Work to be completed:
The lines to copy are those in the listing below that contain the word "start".

##### Dataset entries

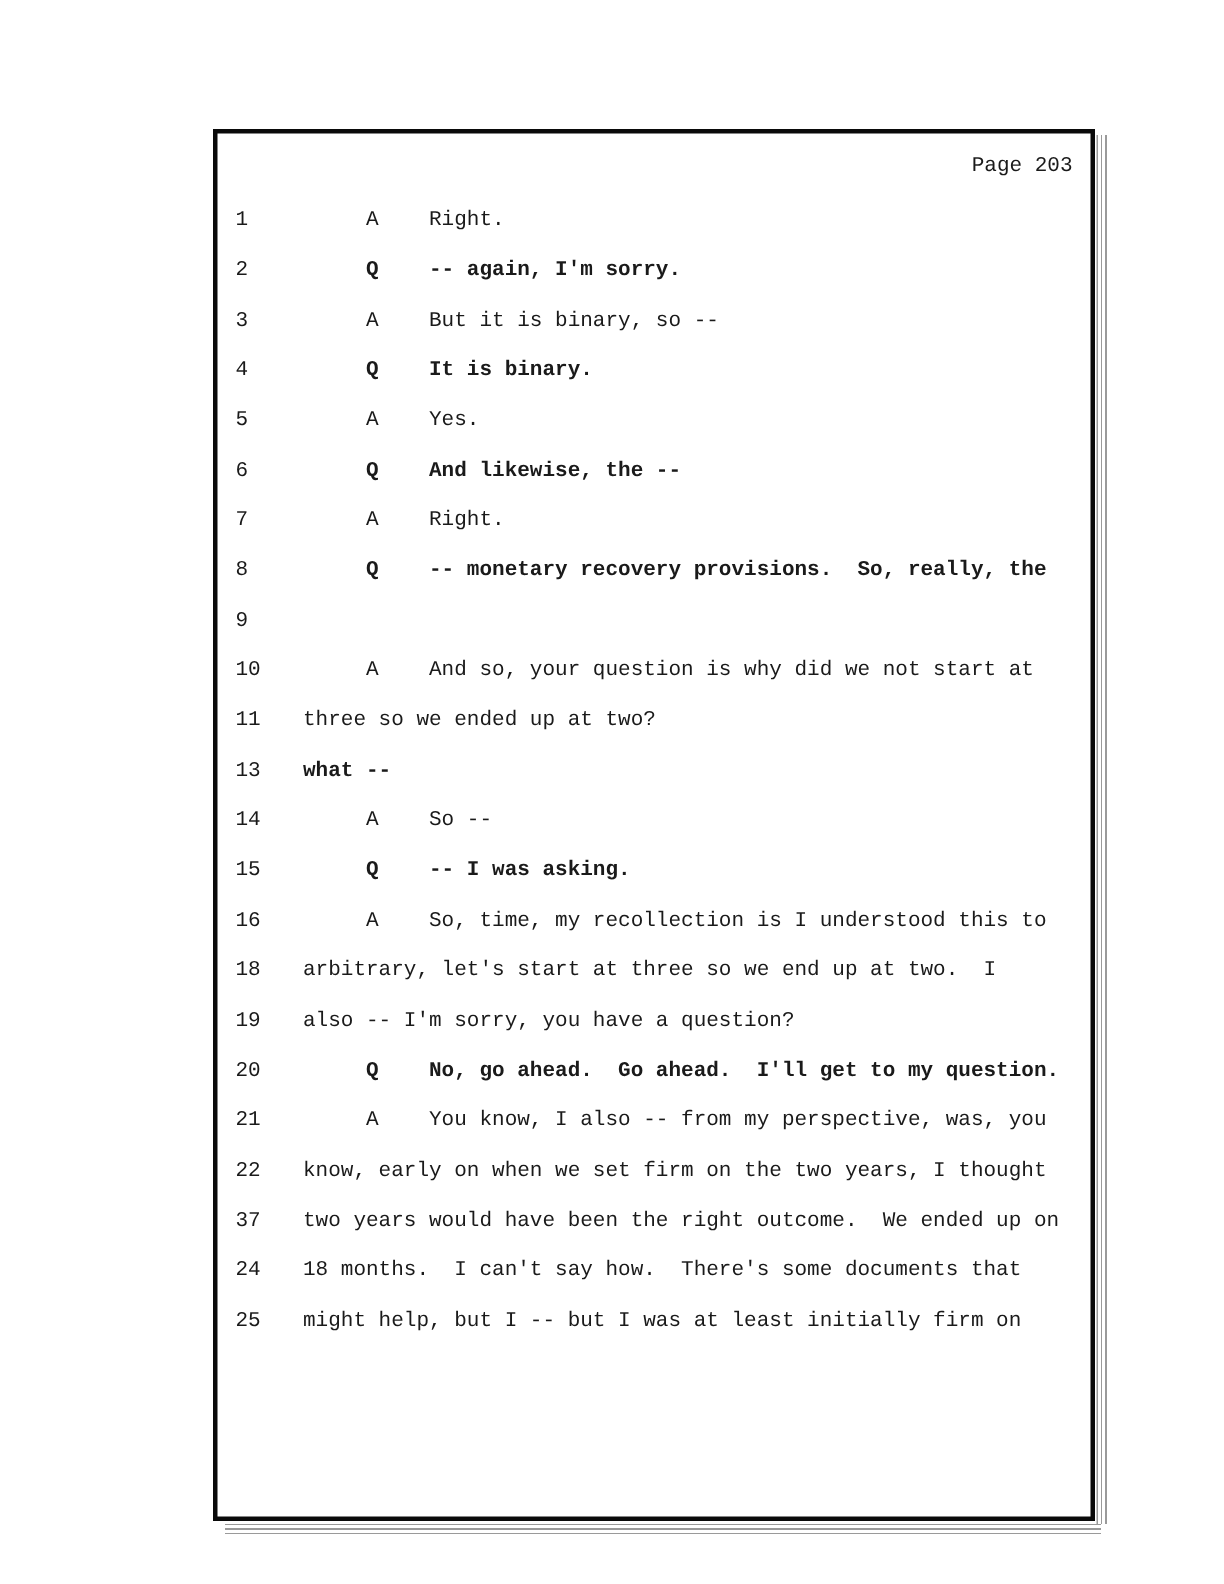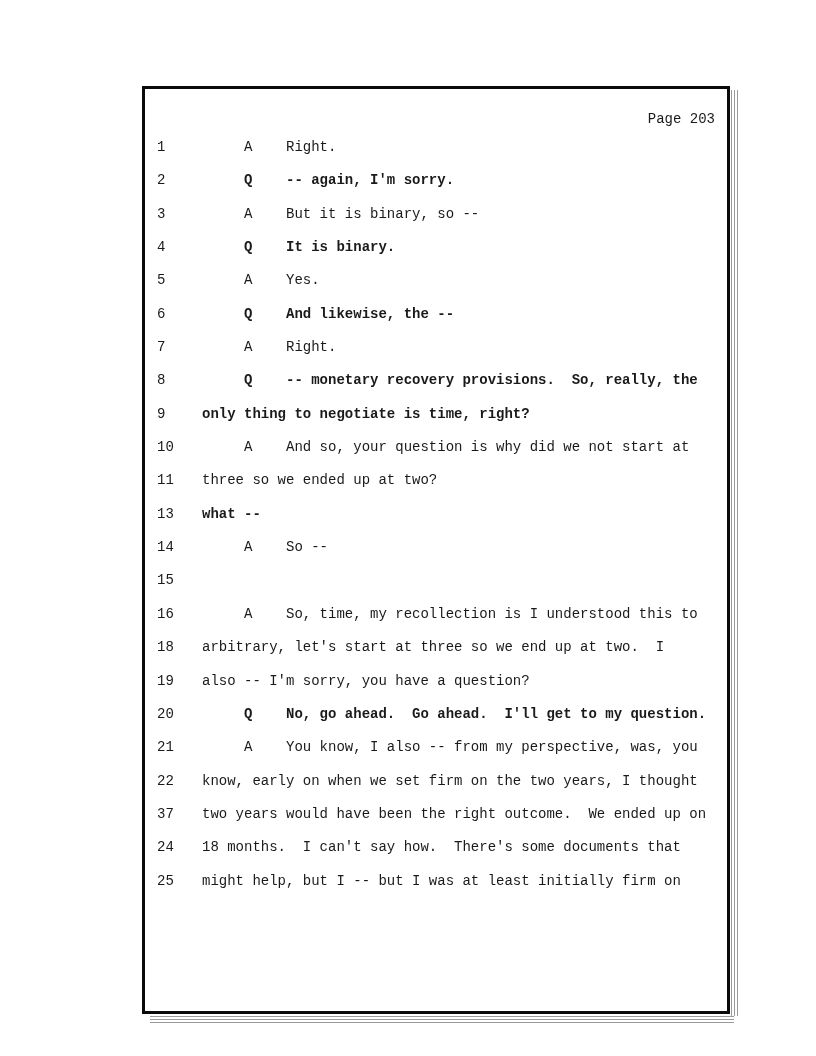--- a/index.html
+++ b/index.html
@@ -20,21 +20,21 @@
     left: 142px;
     top: 86px;
     width: 588px;
     height: 928px;
     background: #ffffff;
     border: 3px solid #0a0a0a;
     box-sizing: border-box;
   }
   .page-label {
     position: absolute;
-    top: 22px;
+    top: 14px;
     right: 12px;
     font-size: 14px;
   }
   .lines {
     position: absolute;
     top: 50px;
     left: 0;
     right: 0;
   }
   .row {
@@ -105,40 +105,40 @@
         <div class="row">
     <span class="num">7</span>
     <span class="txt">     A    Right.</span>
   </div>
         <div class="row">
     <span class="num">8</span>
     <span class="txt bold">     Q    -- monetary recovery provisions.  So, really, the</span>
   </div>
         <div class="row">
     <span class="num">9</span>
-    <span class="txt bold">only thing to negotiate is time, right?</span>
   </div>
         <div class="row">
     <span class="num">10</span>
     <span class="txt">     A    And so, your question is why did we not start at</span>
   </div>
         <div class="row">
     <span class="num">11</span>
     <span class="txt">three so we ended up at two?</span>
   </div>
         <div class="row">
     <span class="num">13</span>
     <span class="txt bold">what --</span>
   </div>
         <div class="row">
     <span class="num">14</span>
     <span class="txt">     A    So --</span>
   </div>
         <div class="row">
     <span class="num">15</span>
+    <span class="txt bold">     Q    -- I was asking.</span>
   </div>
         <div class="row">
     <span class="num">16</span>
     <span class="txt">     A    So, time, my recollection is I understood this to</span>
   </div>
         <div class="row">
     <span class="num">18</span>
     <span class="txt">arbitrary, let's start at three so we end up at two.  I</span>
   </div>
         <div class="row">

##########

Solution for this exercise:
     <span class="txt">     A    And so, your question is why did we not start at</span>
     <span class="txt">arbitrary, let's start at three so we end up at two.  I</span>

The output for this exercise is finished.